**To-do item**
Nothing but an exact copy is asked for: the lines in the material below from the one with "Platforma hns.family prikazuje aktualne" through the one with "Die Uni­ver­si­tät Bie­le­feld ist von", pictures excluded.

**Source data**
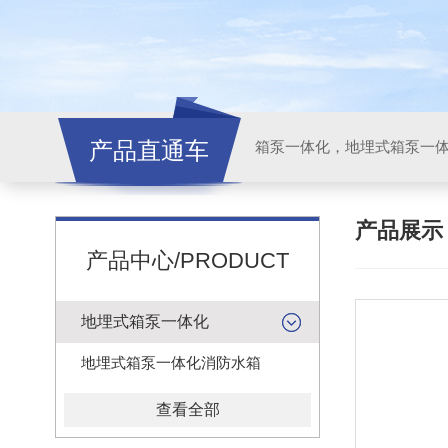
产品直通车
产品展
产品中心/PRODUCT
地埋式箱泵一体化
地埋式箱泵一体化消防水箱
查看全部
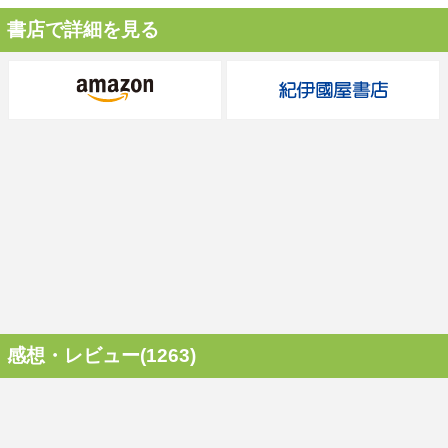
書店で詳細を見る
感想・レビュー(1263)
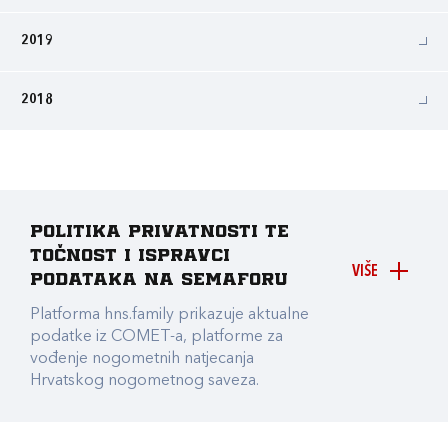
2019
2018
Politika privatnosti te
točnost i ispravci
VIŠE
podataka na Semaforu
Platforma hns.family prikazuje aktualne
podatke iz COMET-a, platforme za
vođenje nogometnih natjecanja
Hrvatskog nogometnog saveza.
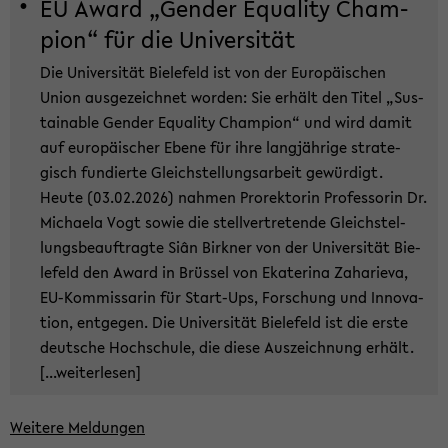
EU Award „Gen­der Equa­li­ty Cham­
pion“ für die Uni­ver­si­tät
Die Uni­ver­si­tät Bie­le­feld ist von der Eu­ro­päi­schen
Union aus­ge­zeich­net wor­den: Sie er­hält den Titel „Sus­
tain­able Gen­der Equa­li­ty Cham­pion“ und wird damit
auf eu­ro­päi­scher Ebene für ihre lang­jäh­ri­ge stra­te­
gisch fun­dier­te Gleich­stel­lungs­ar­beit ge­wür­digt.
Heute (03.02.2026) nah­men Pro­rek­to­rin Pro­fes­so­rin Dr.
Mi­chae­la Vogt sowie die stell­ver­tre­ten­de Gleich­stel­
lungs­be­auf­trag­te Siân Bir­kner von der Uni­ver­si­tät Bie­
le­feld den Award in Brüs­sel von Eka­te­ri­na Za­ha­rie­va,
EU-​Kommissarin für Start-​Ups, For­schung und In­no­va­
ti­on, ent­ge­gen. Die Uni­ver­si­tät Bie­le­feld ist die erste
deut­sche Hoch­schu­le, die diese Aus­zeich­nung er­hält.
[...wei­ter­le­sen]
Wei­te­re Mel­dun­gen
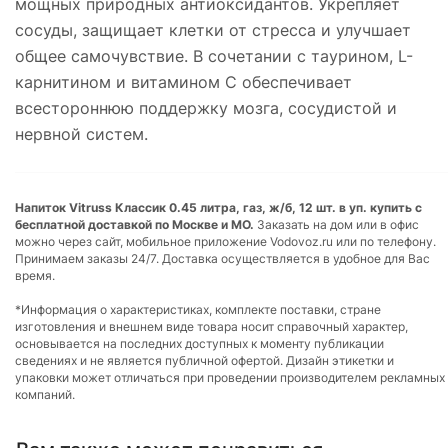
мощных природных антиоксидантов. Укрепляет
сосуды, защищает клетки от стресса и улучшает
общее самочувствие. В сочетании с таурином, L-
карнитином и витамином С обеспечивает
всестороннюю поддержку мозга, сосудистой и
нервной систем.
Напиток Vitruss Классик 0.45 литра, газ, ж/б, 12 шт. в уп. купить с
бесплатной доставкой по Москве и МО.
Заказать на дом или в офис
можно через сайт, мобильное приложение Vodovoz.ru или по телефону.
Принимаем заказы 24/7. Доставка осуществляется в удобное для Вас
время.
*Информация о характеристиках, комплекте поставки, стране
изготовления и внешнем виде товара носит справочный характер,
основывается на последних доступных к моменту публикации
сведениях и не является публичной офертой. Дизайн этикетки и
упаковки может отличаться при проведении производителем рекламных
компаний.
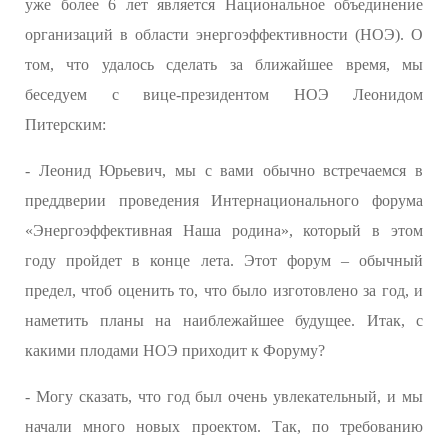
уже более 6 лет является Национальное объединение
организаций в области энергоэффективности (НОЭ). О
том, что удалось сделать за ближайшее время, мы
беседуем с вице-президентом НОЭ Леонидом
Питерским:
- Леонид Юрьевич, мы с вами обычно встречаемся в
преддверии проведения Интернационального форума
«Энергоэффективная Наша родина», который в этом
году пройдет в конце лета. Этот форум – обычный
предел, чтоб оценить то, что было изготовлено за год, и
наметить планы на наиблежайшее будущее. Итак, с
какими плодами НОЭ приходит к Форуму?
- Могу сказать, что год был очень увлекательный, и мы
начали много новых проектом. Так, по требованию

**Solution for this task**
Platforma hns.family prikazuje aktualne
podatke iz COMET-a, platforme za
vođenje nogometnih natjecanja
Hrvatskog nogometnog saveza.
EU Award „Gen­der Equa­li­ty Cham­
pion“ für die Uni­ver­si­tät
Die Uni­ver­si­tät Bie­le­feld ist von der Eu­ro­päi­schen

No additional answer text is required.